Previous studies demonstrated that both cellular and viral mutants are selected during maintenance of
persistent infections established in murine L cells with high-passage stocks of mammalian reoviruses. In particular, when one culture was cured of
persistent infection, the resulting cells were found to support the growth of viruses isolated from persistently infected cultures (termed PI viruses here) better than that of wild-type (wt) viruses (R. Ahmed, W. M. Canning, R. S. Kauffman, A. H. Sharpe, J. V. Hallum, and B. N. Fields, Cell 25:325-332, 1981). To address the nature of cellular and viral mutations selected during maintenance of persistent
reovirus infections, we established independent, persistently infected cultures with L cells and high-passage stocks of wt reovirus.
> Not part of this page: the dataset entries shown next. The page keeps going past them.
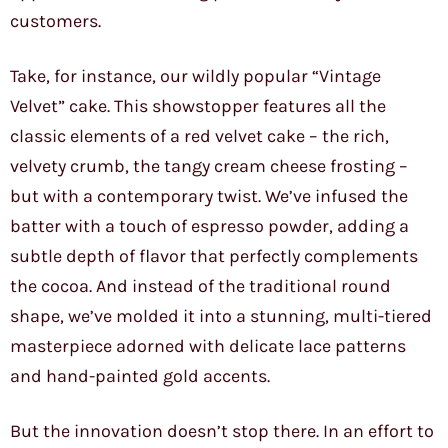
customers.
Take, for instance, our wildly popular “Vintage
Velvet” cake. This showstopper features all the
classic elements of a red velvet cake – the rich,
velvety crumb, the tangy cream cheese frosting –
but with a contemporary twist. We’ve infused the
batter with a touch of espresso powder, adding a
subtle depth of flavor that perfectly complements
the cocoa. And instead of the traditional round
shape, we’ve molded it into a stunning, multi-tiered
masterpiece adorned with delicate lace patterns
and hand-painted gold accents.
But the innovation doesn’t stop there. In an effort to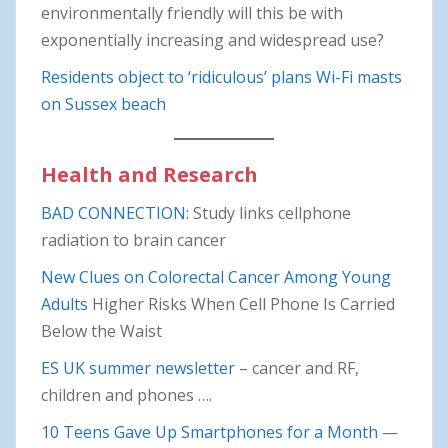
environmentally friendly will this be with
exponentially increasing and widespread use?
Residents object to ‘ridiculous’ plans Wi-Fi masts
on Sussex beach
Health and Research
BAD CONNECTION:
Study links cellphone
radiation to brain cancer
New Clues on Colorectal Cancer Among Young
Adults
Higher Risks When Cell Phone Is Carried
Below the Waist
ES UK summer newsletter
– cancer and RF,
children and phones ….
10 Teens Gave Up Smartphones for a Month
—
These cultures served as sources of new PI viruses and cured cells for study. We found that although wt viruses grew poorly in cured cells when
infection was initiated with intact virions, they grew well in cured cells when
infection was initiated with infectious subvirion particles generated from virions by in vitro treatment with
chymotrypsin. This finding indicates that the block to growth of wt viruses in cured cells involves an early step that is unique to
infection by virions, such as proteolytic processing in an endocytic compartment. We also found that PI viruses grew better than wt viruses in L cells treated with
ammonium chloride, a weak base that inhibits the pH decrease in endosomes and lysosomes. Because
ammonium chloride blocks an early step in
infection by intact virions, probably the proteolytic processing of viral outer
capsid proteins by
acid-dependent cellular
proteases in late endosomes or lysosomes, this finding indicates that PI viruses differ from wt viruses with respect to viral entry into cells. Therefore, these results indicate that both cells and viruses evolve mutations that affect one or more early steps in the viral growth cycle during maintenance of L-cell cultures persistently infected with reoviruses.